I ran the profiler, the register number (60) is in the same scale as the CUDA version (53), and the shared memory is also similar. Both cases I used fast math.
Is nvidia OpenCL significantly slower than CUDA? I found different views on this, one post says it is 5% slower, one says 4x~5x slower. Which one is more realistic?
If it is 4x-5x slower then you are doing something wrong. Just recently I wrote a relatively complicated application in OpenCL that consisted of a lot of different kernels that employed most of the functionality of the latest NVIDIA’s GPUs (shared mem, atomics, … ) and then I’ve done the same in CUDA. To my surprise the OpenCL version was actually faster than the CUDA one (I think it was mainly because I used image objects more effectively in OpenCL). But the point is that the difference in terms of performance is rather minimal … unless you do something wrong.

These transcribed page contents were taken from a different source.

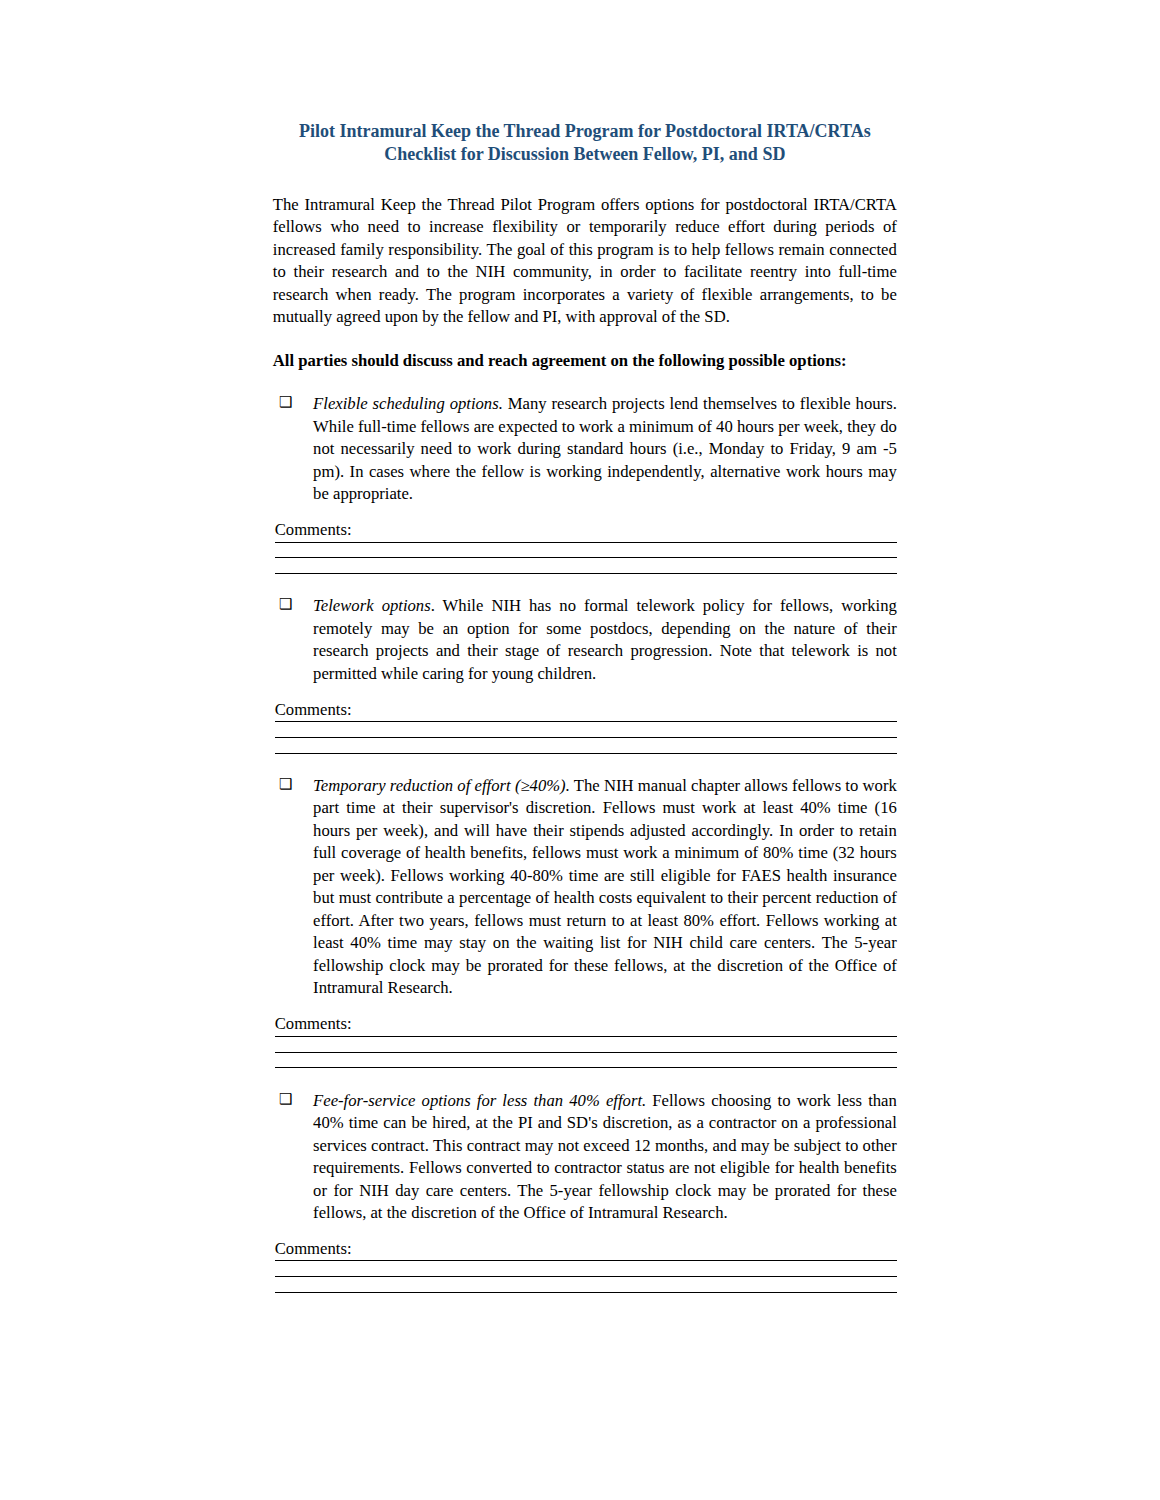Pilot Intramural Keep the Thread Program for Postdoctoral IRTA/CRTAs Checklist for Discussion Between Fellow, PI, and SD
The Intramural Keep the Thread Pilot Program offers options for postdoctoral IRTA/CRTA fellows who need to increase flexibility or temporarily reduce effort during periods of increased family responsibility. The goal of this program is to help fellows remain connected to their research and to the NIH community, in order to facilitate reentry into full-time research when ready. The program incorporates a variety of flexible arrangements, to be mutually agreed upon by the fellow and PI, with approval of the SD.
All parties should discuss and reach agreement on the following possible options:
Flexible scheduling options. Many research projects lend themselves to flexible hours. While full-time fellows are expected to work a minimum of 40 hours per week, they do not necessarily need to work during standard hours (i.e., Monday to Friday, 9 am -5 pm). In cases where the fellow is working independently, alternative work hours may be appropriate.
Comments:
Telework options. While NIH has no formal telework policy for fellows, working remotely may be an option for some postdocs, depending on the nature of their research projects and their stage of research progression. Note that telework is not permitted while caring for young children.
Comments:
Temporary reduction of effort (≥40%). The NIH manual chapter allows fellows to work part time at their supervisor's discretion. Fellows must work at least 40% time (16 hours per week), and will have their stipends adjusted accordingly. In order to retain full coverage of health benefits, fellows must work a minimum of 80% time (32 hours per week). Fellows working 40-80% time are still eligible for FAES health insurance but must contribute a percentage of health costs equivalent to their percent reduction of effort. After two years, fellows must return to at least 80% effort. Fellows working at least 40% time may stay on the waiting list for NIH child care centers. The 5-year fellowship clock may be prorated for these fellows, at the discretion of the Office of Intramural Research.
Comments:
Fee-for-service options for less than 40% effort. Fellows choosing to work less than 40% time can be hired, at the PI and SD's discretion, as a contractor on a professional services contract. This contract may not exceed 12 months, and may be subject to other requirements. Fellows converted to contractor status are not eligible for health benefits or for NIH day care centers. The 5-year fellowship clock may be prorated for these fellows, at the discretion of the Office of Intramural Research.
Comments:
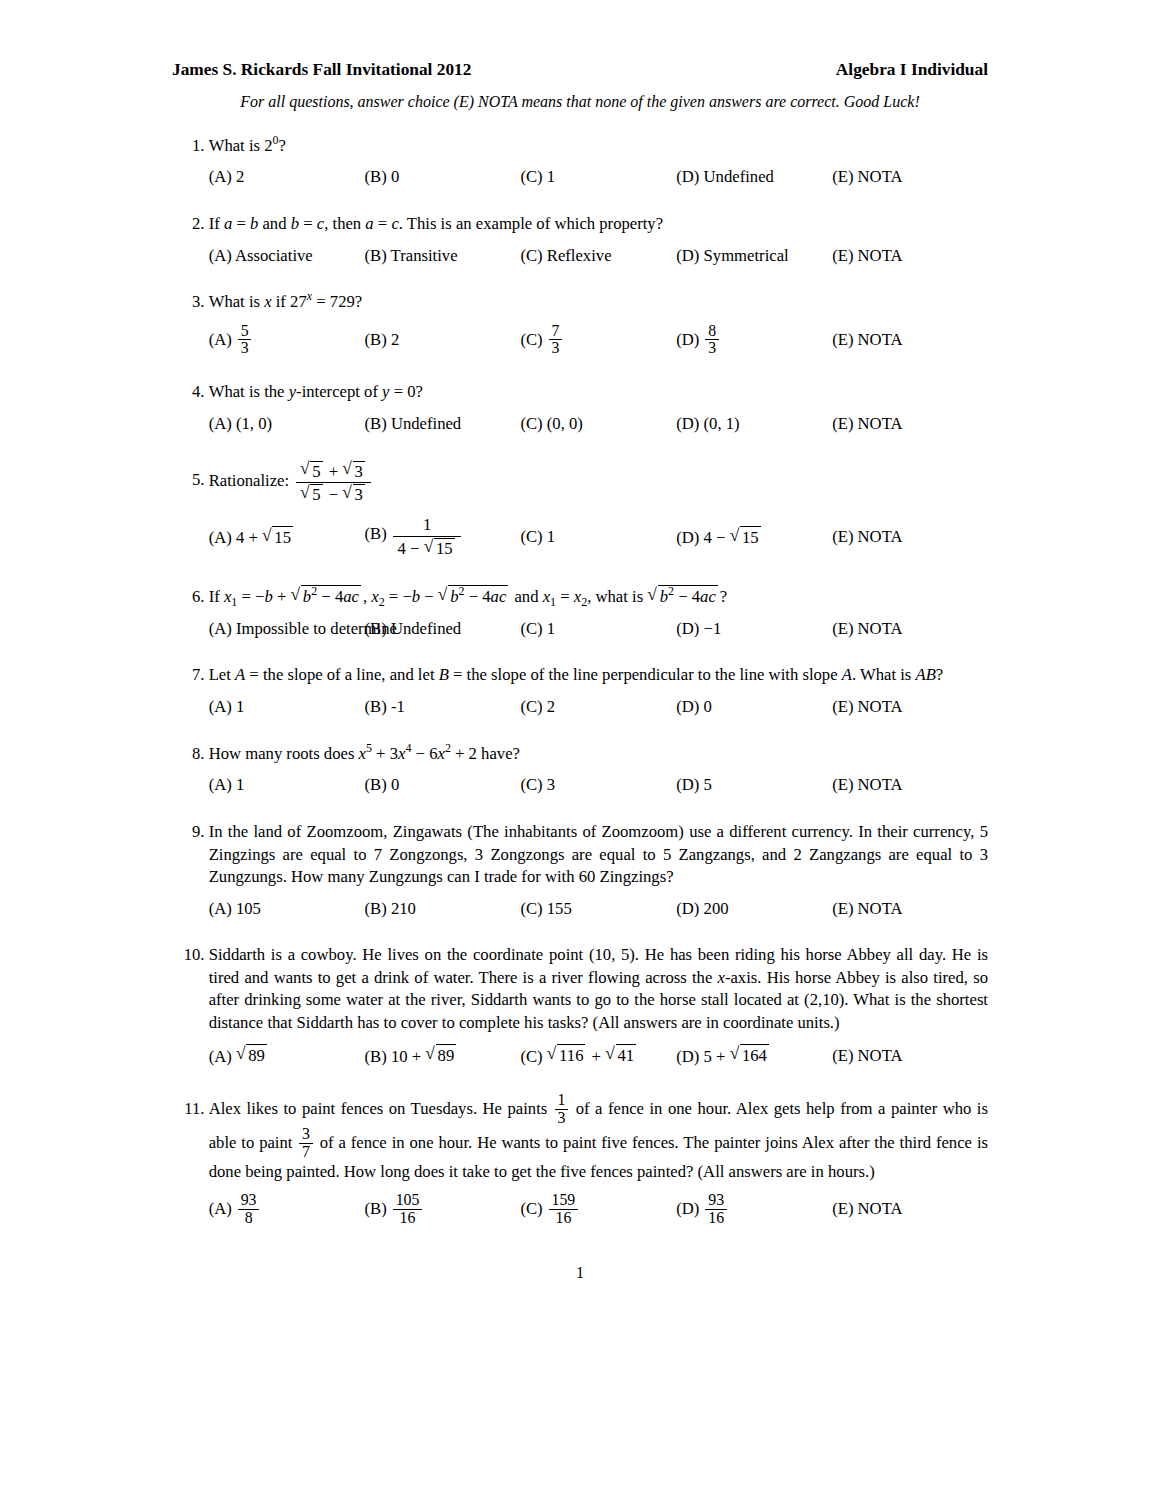James S. Rickards Fall Invitational 2012 Algebra I Individual
For all questions, answer choice (E) NOTA means that none of the given answers are correct. Good Luck!
What is 20?
(A) 2 (B) 0 (C) 1 (D) Undefined (E) NOTA
If a = b and b = c, then a = c. This is an example of which property?
(A) Associative (B) Transitive (C) Reflexive (D) Symmetrical (E) NOTA
What is x if 27x = 729?
(A) 53 (B) 2 (C) 73 (D) 83 (E) NOTA
What is the y-intercept of y = 0?
(A) (1, 0) (B) Undefined (C) (0, 0) (D) (0, 1) (E) NOTA
Rationalize: 5 + 35 − 3
(A) 4 + 15 (B) 14 − 15 (C) 1 (D) 4 − 15 (E) NOTA
If x1 = −b + b2 − 4ac, x2 = −b − b2 − 4ac and x1 = x2, what is b2 − 4ac?
(A) Impossible to determine (B) Undefined (C) 1 (D) −1 (E) NOTA
Let A = the slope of a line, and let B = the slope of the line perpendicular to the line with slope A. What is AB?
(A) 1 (B) -1 (C) 2 (D) 0 (E) NOTA
How many roots does x5 + 3x4 − 6x2 + 2 have?
(A) 1 (B) 0 (C) 3 (D) 5 (E) NOTA
In the land of Zoomzoom, Zingawats (The inhabitants of Zoomzoom) use a different currency. In their currency, 5 Zingzings are equal to 7 Zongzongs, 3 Zongzongs are equal to 5 Zangzangs, and 2 Zangzangs are equal to 3 Zungzungs. How many Zungzungs can I trade for with 60 Zingzings?
(A) 105 (B) 210 (C) 155 (D) 200 (E) NOTA
Siddarth is a cowboy. He lives on the coordinate point (10, 5). He has been riding his horse Abbey all day. He is tired and wants to get a drink of water. There is a river flowing across the x-axis. His horse Abbey is also tired, so after drinking some water at the river, Siddarth wants to go to the horse stall located at (2,10). What is the shortest distance that Siddarth has to cover to complete his tasks? (All answers are in coordinate units.)
(A) 89 (B) 10 + 89 (C) 116 + 41 (D) 5 + 164 (E) NOTA
Alex likes to paint fences on Tuesdays. He paints 13 of a fence in one hour. Alex gets help from a painter who is able to paint 37 of a fence in one hour. He wants to paint five fences. The painter joins Alex after the third fence is done being painted. How long does it take to get the five fences painted? (All answers are in hours.)
(A) 938 (B) 10516 (C) 15916 (D) 9316 (E) NOTA
1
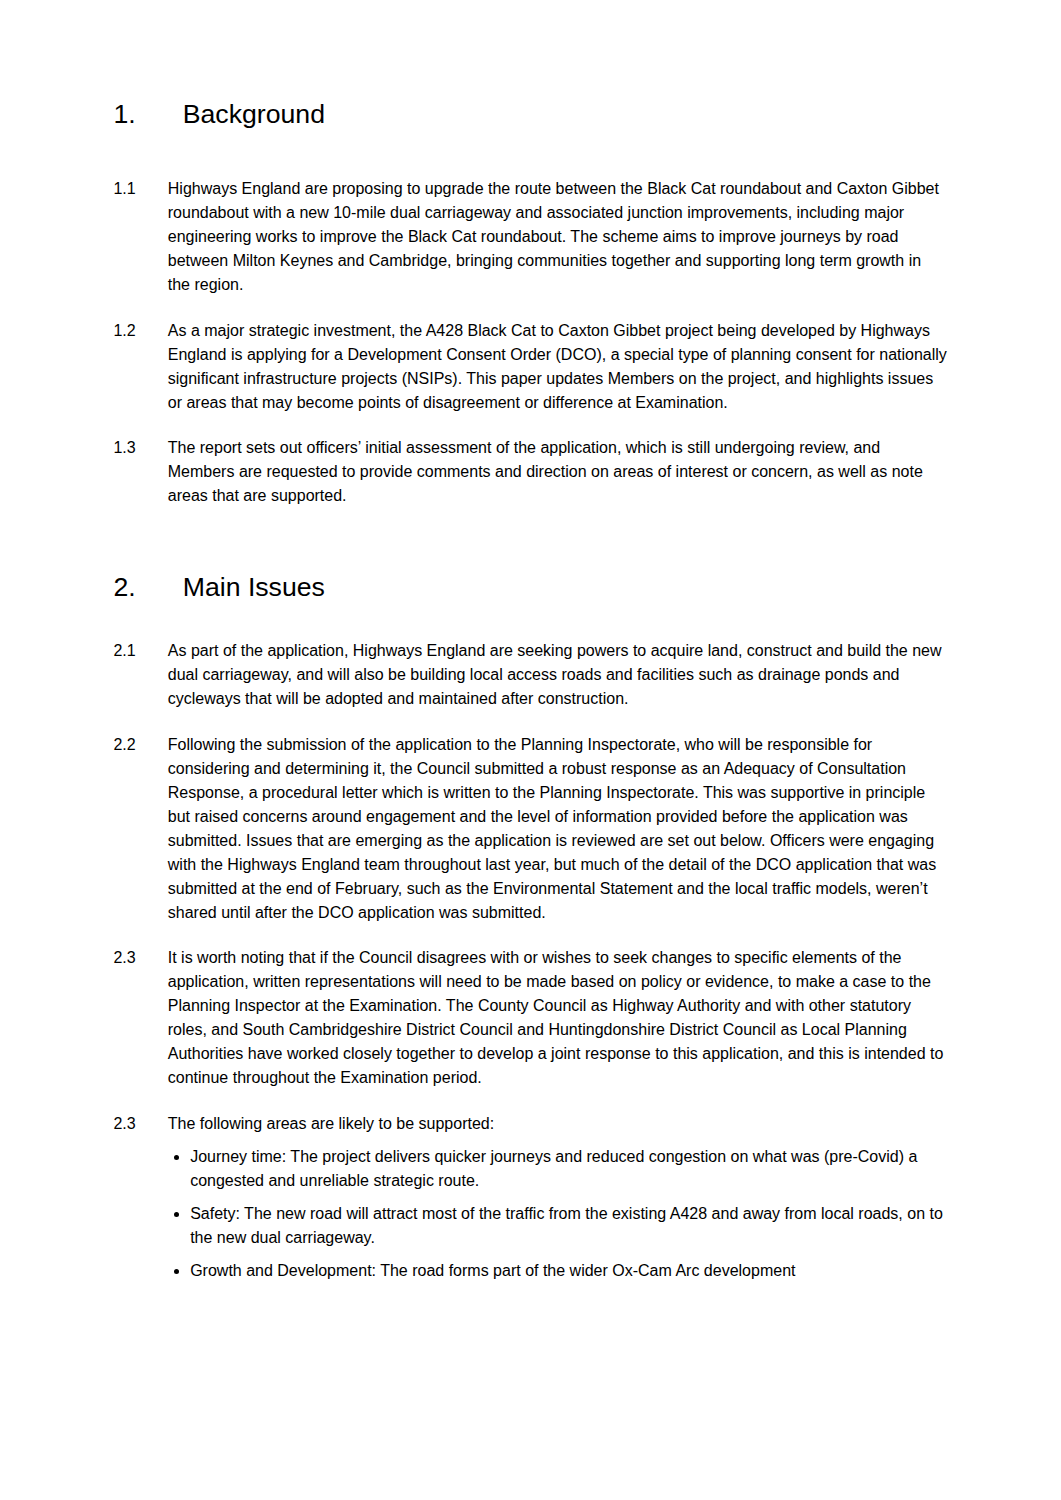1. Background
1.1
Highways England are proposing to upgrade the route between the Black Cat roundabout and Caxton Gibbet roundabout with a new 10-mile dual carriageway and associated junction improvements, including major engineering works to improve the Black Cat roundabout. The scheme aims to improve journeys by road between Milton Keynes and Cambridge, bringing communities together and supporting long term growth in the region.
1.2
As a major strategic investment, the A428 Black Cat to Caxton Gibbet project being developed by Highways England is applying for a Development Consent Order (DCO), a special type of planning consent for nationally significant infrastructure projects (NSIPs). This paper updates Members on the project, and highlights issues or areas that may become points of disagreement or difference at Examination.
1.3
The report sets out officers’ initial assessment of the application, which is still undergoing review, and Members are requested to provide comments and direction on areas of interest or concern, as well as note areas that are supported.
2. Main Issues
2.1
As part of the application, Highways England are seeking powers to acquire land, construct and build the new dual carriageway, and will also be building local access roads and facilities such as drainage ponds and cycleways that will be adopted and maintained after construction.
2.2
Following the submission of the application to the Planning Inspectorate, who will be responsible for considering and determining it, the Council submitted a robust response as an Adequacy of Consultation Response, a procedural letter which is written to the Planning Inspectorate. This was supportive in principle but raised concerns around engagement and the level of information provided before the application was submitted. Issues that are emerging as the application is reviewed are set out below. Officers were engaging with the Highways England team throughout last year, but much of the detail of the DCO application that was submitted at the end of February, such as the Environmental Statement and the local traffic models, weren’t shared until after the DCO application was submitted.
2.3
It is worth noting that if the Council disagrees with or wishes to seek changes to specific elements of the application, written representations will need to be made based on policy or evidence, to make a case to the Planning Inspector at the Examination. The County Council as Highway Authority and with other statutory roles, and South Cambridgeshire District Council and Huntingdonshire District Council as Local Planning Authorities have worked closely together to develop a joint response to this application, and this is intended to continue throughout the Examination period.
2.3
The following areas are likely to be supported:
Journey time: The project delivers quicker journeys and reduced congestion on what was (pre-Covid) a congested and unreliable strategic route.
Safety: The new road will attract most of the traffic from the existing A428 and away from local roads, on to the new dual carriageway.
Growth and Development: The road forms part of the wider Ox-Cam Arc development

If you are using older OpenCL implementations (such as the one came with CUDA 2.3) it could be much slower in some cases. You should try the newer OpenCL implementation in CUDA 3.0 beta if possible.
thank you for confirming this. That’s a good news for me. In fact, on ATI hardware (4890OC), I already get decent acceleration compared to CUDA on 8800GT. With your comment, I think the opencl code should work equally well on nvidia’s card. I will keep looking into this, probably just some configuration issues.
by the way, I had the impression that opencl currently doesn’t support atomics, has this changed?